I am not afraid of darkness but of light. My terror is not black but white. But it doesn’t matter now. All opposites fail to signify. There is nothing beneath the veil, below the surface, beyond the window, however beautiful the day may appear to be.
He sends for me again today. He says: ‘I want to fill you in on what will happen when we begin hypnotherapy.’
‘How are you going to do it?’ I say, not wanting to seem interested but needing to know nonetheless.
‘With a light.’ He opens a drawer and takes out something like a pen with a white light at the end that appears when he clicks it.
‘What do I do?’
‘Follow the light.’
‘Like the Israelites,’ I say.
‘I’m sorry?’
‘Nothing.’
‘We’ll be using counting,’ he says.
‘Will I be able to stop if I want to?’ I say.
‘Of course. You’re in the driving seat, Madeline. In any case, I shouldn’t worry; some of my patients actually enjoy being hypnotized.’
He leans back in the chair, bobbing a little. ‘Now, in addition to the hypnotherapy I’m going to provide you with some new strategies to target your symptoms head-on.’

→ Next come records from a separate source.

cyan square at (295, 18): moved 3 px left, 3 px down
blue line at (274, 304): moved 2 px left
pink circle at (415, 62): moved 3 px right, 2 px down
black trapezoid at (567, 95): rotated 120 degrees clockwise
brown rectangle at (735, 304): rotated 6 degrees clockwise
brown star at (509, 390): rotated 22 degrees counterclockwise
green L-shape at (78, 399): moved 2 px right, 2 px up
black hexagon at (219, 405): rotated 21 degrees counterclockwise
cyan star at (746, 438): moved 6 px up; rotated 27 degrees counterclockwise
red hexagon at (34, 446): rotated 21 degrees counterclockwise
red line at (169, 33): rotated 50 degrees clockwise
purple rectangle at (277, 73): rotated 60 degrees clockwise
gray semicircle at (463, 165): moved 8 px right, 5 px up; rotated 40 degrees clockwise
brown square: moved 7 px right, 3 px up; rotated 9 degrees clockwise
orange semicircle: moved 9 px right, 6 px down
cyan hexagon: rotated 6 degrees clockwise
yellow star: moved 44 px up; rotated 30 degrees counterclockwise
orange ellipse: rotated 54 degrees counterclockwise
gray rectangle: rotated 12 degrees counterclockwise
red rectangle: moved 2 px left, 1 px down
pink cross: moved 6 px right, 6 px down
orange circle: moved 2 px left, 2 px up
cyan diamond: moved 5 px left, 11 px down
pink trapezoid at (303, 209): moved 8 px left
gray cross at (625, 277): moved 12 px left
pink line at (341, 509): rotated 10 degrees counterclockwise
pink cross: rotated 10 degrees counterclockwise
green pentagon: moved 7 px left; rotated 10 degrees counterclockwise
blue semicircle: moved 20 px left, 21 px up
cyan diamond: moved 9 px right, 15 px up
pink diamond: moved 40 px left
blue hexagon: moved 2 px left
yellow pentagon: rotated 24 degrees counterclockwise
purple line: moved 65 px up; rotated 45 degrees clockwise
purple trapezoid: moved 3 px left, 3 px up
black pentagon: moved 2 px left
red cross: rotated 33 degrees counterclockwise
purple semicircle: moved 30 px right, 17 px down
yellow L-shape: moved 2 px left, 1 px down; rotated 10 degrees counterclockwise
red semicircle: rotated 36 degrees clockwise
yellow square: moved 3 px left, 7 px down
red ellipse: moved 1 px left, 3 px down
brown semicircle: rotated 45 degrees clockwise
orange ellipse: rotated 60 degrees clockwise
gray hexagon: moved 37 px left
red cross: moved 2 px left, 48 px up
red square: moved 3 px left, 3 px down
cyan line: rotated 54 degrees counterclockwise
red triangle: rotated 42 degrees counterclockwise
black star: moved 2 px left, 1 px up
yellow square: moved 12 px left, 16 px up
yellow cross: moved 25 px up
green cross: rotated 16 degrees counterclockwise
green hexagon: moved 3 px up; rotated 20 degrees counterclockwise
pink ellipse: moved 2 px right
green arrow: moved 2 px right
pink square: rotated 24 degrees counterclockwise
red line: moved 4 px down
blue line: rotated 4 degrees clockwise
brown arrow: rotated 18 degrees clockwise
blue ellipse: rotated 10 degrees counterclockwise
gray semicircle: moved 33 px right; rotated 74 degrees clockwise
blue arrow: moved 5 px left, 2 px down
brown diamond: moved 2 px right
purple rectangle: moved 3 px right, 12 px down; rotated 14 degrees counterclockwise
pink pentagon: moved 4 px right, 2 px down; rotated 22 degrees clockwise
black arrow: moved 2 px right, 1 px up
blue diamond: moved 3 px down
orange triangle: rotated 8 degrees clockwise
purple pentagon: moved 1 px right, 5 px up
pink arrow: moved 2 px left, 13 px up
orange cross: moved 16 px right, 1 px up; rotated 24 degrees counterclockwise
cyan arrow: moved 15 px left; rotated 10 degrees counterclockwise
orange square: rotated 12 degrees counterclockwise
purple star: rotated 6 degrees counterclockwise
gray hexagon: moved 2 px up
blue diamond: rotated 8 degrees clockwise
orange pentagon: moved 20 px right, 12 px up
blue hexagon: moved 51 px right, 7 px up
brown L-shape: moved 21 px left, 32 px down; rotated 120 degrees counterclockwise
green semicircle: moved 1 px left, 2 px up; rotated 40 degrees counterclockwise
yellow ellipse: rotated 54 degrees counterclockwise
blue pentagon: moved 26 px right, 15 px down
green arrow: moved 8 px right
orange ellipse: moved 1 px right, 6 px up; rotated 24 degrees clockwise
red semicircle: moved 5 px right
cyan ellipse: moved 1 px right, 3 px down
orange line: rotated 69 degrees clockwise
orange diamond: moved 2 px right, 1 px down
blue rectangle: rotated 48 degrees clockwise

He hands me four sheets of paper. The first reads: ‘Lie or sit in a comfortable position. Breathe in for a count of ten through your nose …’ The second begins: ‘Imagine you are floating in a warm place …’ The third: ‘Lie on your back with your legs and arms …’ The fourth is a table with numerous boxes running along the top. The first box says: ‘Challenges to Initial Thoughts’.
‘Let’s run through the table,’ he says. ‘Okay: you feel some anxiety following a session. First of all, “Describe the Situation”.’
‘Describe the situation …?’
‘Yes. For example: “In my room”. It doesn’t have to be lengthy, but it gives us helpful biofeedback from which to map patterns. Then: “First Thoughts about the Situation”, such as “anxious about beginning new therapy”.’